* **EXTRAIT DU DOCUMENT**
——

Pendant quelques années le seigneur et les bourgeois de Solliès vécurent dans les meilleurs termes. Ils se ménageaient réciproquement. Il y eut même un moment où la protection de Palamèdes de Forbin, fit obtenir gain de cause à la communauté de Solliès contre le commandeur de Saint-Jean de Jérusalem, co-seigneur, pour un quart, du bourg et du territoire. Le bailli du commandeur avait assigné la communauté devant la cour de Rome pour avoir paiement d'une dette contestée par les habitants. Le roi René, sur la plainte de ces derniers, appuyés par le seigneur Palamèdes de Forbin, cassa cette procédure et interdit aux chevaliers de Saint-Jean de Jérusalem de distraire les habitants de Solliès de leurs juges ordinaires. 28 mars 1479.

Après la mort du roi René, 10 juillet 1480, et celle de son neveu, Charles III d'Avignon, 11 décembre 1481, la Provence fut réunie à la France. Palamèdes de Forbin, qui avait été l'agent de Louis XI dans cette affaire, fut nommé gouverneur de la nouvelle province. Disgracié en 1483, par le successeur de Louis XI, Palamèdes se retira à Solliès, où sa mauvaise humeur se fit sentir par des abus de pouvoir. Ses vassaux perdant patience, et comprenant du reste que le moment était venu d'entrer en lutte, se révoltèrent contre ses prétentions exagérées et l'amenèrent à composition. Il transigea. Mais, encouragés par le succès de leurs premiers efforts, les vassaux n'exécutèrent pas les clauses du traité, et après divers troubles, M. de Forbin dût consentir à une nouvelle transaction. 7 octobre 1493.

Les griefs des habitants de Solliés étaient ceux-ci: « 1° Le seigneur, disaient-ils, usant d'un droit rigoureux, détient diverses propriétés confisquées par lui sans pitié ni miséricorde, sous prétexte de commise ; 2° il fait plusieurs criées tandis que son droit ne lui en permet qu'une seule par an ; 3° il s'immisce dans l'élection et la nomination des syndics et autres officiers communaux et il ne leur permet pas de régler entre eux leurs propres dépenses, ce qui est une atteinte aux coutumes et libertés de la commune ; 4° il augmente sans cesse ses réserves dans la forêt, au grand préjudice de la communauté et sans y avoir le moindre droit ; 5° enfin, sous prétexte de l'hommage prêté par les habitants, il soulève une foule de procès et veut ensuite leur faire supporter les frais de ces procès provoqués par lui. »

Le seigneur de son côté protestait de ses bonnes intentions, jurant de n'avoir jamais fait et ne vouloir jamais rien faire qui fut contraire au droit et à l'honnêteté. « Dicebat magnifiais ipse nihil in cisdem fecisse, facere de presenti aut in futurum velle facere contra debitum juris et honestatis. »

On ne se fia pas à sa parole et on mit pour condition expresse, qu'en cas de contravention aux articles du traité, il paierait chaque fois une somme de 1000 florins.

II paraît que les habitants s'étaient montrés résolus à la lutte, car le seigneur Palamèdes de Forbin signa, sans hésiter, tous les articles insérés dans l'acte. Or l'un d'eux mettait à sa charge tous les frais de procédure et par les autres on réduisait ses droits et prérogatives à leur plus simple expression.

——

* **DONNÉES RECUEILLIES**
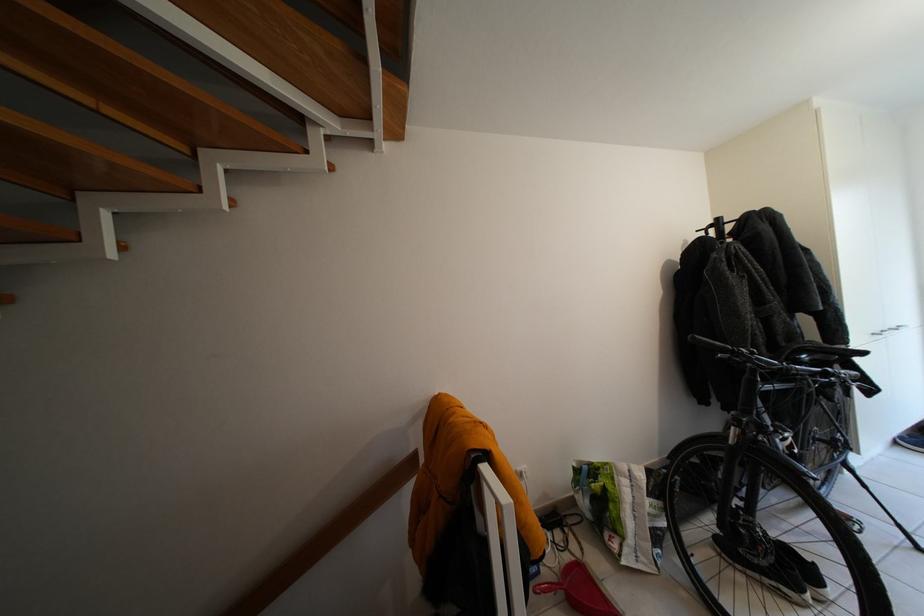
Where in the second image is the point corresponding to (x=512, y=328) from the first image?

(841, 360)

——

* **SELON LES INFORMATIONS**
• 1. D'après le récit sur Solliès, pourquoi les habitants ont-ils exigé du seigneur une somme de 1000 florins à chaque contravention au traité ? Répondez en une à trois phrases.
• 2. Poursuivez le récit sur Solliès à partir de l'endroit où il s'arrête.

* **LISTE DES RÉPONSES**
• 1. Les habitants ne se fiaient pas à la parole de Palamèdes de Forbin, qui jurait n'avoir jamais rien fait et ne vouloir rien faire de contraire au droit et à l'honnêteté. Ils ont donc posé comme condition expresse qu'il paierait 1000 florins à chaque contravention aux articles du traité.

• 2.
C'est que les bourgeois de Solliès sentaient bien que dans les premiers temps de la réunion du comté de Provence, et au moment même où le pays était encore agité, les rois de France ne seraient pas disposés à soutenir les seigneurs contre les nouveaux sujets du royaume.

Les archives de Solliès renferment divers documents qui révèlent la protection accordée aux vassaux contre les seigneurs. Ainsi, le 7 février 1526, le comte de Tende, gouverneur de Provence, invite le bailli du sieur de Forbin, qui a donné lieu à des plaintes de la part de ses administrés, à se montrer plus conciliant dans les assemblées du conseil communal.

D'ailleurs les magistrats municipaux veillaient avec zèle au maintien des droits et privilèges de la communauté. Avertis, en 1531, que le seigneur avait fait assigner, par devant son bailli, divers particuliers avec lesquels il était en procès ils signalent le fait au Parlement et demandent justice. Un arrêt intervient, par lequel la Cour, rappelant que nul ne peut être juge en sa propre cause, déclare que le seigneur de Solliès a mal agi, casse la procédure et renvoie le seigneur à se pourvoir par devant le juge royal de la viguerie d'Hyères.

Depuis longtemps le seigneur Palamèdes de Forbin était mort. Son fils, François, faisait de grandes dépenses, il avait de nombreuses dettes. Le moment parut opportun pour obtenir, de ce jeune seigneur, l'abandon d'une partie de ses droits, moyennant une indemnité pécuniaire. Les consuls de Solliès lui offrirent une somme ronde de onze mille cinq cents florins, en échange des terres gastes et des moulins qu'il possédait dans le territoire communal.

Le chiffre était séduisant. Mais François de Forbin avait si mal géré ses affaires qu'on avait dû l'interdire. Il plaida contre sa famille et obtint un arrêt du parlement qui lui permit de vendre sous la seule condition d'y être autorisé par deux de ses plus proches parents.

L'arrêt fut rendu le 28 novembre 1551. Restait à trouver deux parents complaisants. Il paraît que ce ne fut pas chose facile, car la vente n'eut lieu que deux ans après, le 21 juin 1553. Assisté de ses neveux, Antoine du Puget de Glandevès, sieur de Pourrières, et Balthazar de Glandevès, sieur de Montblanc, François de Forbin vendit à la communauté de Solliès, ses pâturages, ses terres gastes et ses moulins à huile.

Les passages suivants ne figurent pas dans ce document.